ドア近くのポールに掴まると、隣には吊革に捕まる高村くん。
「浅井は何で青雲にしたの?」
「逃げたの。」
「そっか。だろうと思った。」
「高村くんは?」
「俺は…親戚がこっちにいるし、いずれこっちに住むことになりそうだから…。」
「こっちに引っ越したら電車に乗らなくてもすむんだね。」
「そうなるな。」
「いつ引っ越すの?」
「後数ヵ月…
二年になった頃にはたぶん高校の近くに住んでる。」
遠くを見つめるように話す高村くん
その顔は無表情に変わっていた。
「通学が楽になるね。部活だって出来る。」
「部活はしないよ。
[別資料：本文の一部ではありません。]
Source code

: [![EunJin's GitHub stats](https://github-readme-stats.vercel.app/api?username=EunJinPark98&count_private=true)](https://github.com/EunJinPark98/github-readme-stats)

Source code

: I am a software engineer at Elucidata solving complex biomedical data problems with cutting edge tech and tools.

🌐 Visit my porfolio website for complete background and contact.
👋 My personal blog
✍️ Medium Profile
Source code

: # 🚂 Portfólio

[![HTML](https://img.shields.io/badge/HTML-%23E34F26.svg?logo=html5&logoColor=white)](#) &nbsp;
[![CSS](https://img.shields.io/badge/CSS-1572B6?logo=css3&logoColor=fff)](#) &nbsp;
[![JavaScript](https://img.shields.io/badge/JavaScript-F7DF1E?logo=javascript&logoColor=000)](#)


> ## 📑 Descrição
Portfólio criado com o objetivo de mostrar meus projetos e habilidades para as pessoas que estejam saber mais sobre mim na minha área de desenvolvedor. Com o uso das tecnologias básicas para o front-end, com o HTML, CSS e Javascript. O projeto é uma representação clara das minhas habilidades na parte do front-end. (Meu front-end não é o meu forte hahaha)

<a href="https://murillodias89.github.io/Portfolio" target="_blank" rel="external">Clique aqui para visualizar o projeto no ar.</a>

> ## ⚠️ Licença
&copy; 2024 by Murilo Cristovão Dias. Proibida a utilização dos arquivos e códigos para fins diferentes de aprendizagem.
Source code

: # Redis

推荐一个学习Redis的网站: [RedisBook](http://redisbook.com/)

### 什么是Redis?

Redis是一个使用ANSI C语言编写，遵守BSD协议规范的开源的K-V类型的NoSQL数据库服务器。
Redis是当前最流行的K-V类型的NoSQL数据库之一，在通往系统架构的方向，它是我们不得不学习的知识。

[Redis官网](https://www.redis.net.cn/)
バイトするから…」
「バイトかー。楽しそうだね?」
「そんな気楽なもんじゃないから…生きていくためだよ。」
「どういうこと?」
思わず見上げると、高村くんは車窓の流れる景色を無表情で見ていた。
その横顔はゾクッとするほど冷たく感じた。
「母親が去年亡くなって…
父親が再婚することになったんだ。」
「…。」
彼の口から胸が苦しくなるような言葉が零れ始めて、戸惑いの気持ちの中言葉を失っていた。
「母親が亡くなってまだ一年なのに、女が家に入ってくる。
そんな家にいられないだろ!?」
急に低い声に変わり見上げると怒りの籠った表情に変わっていた。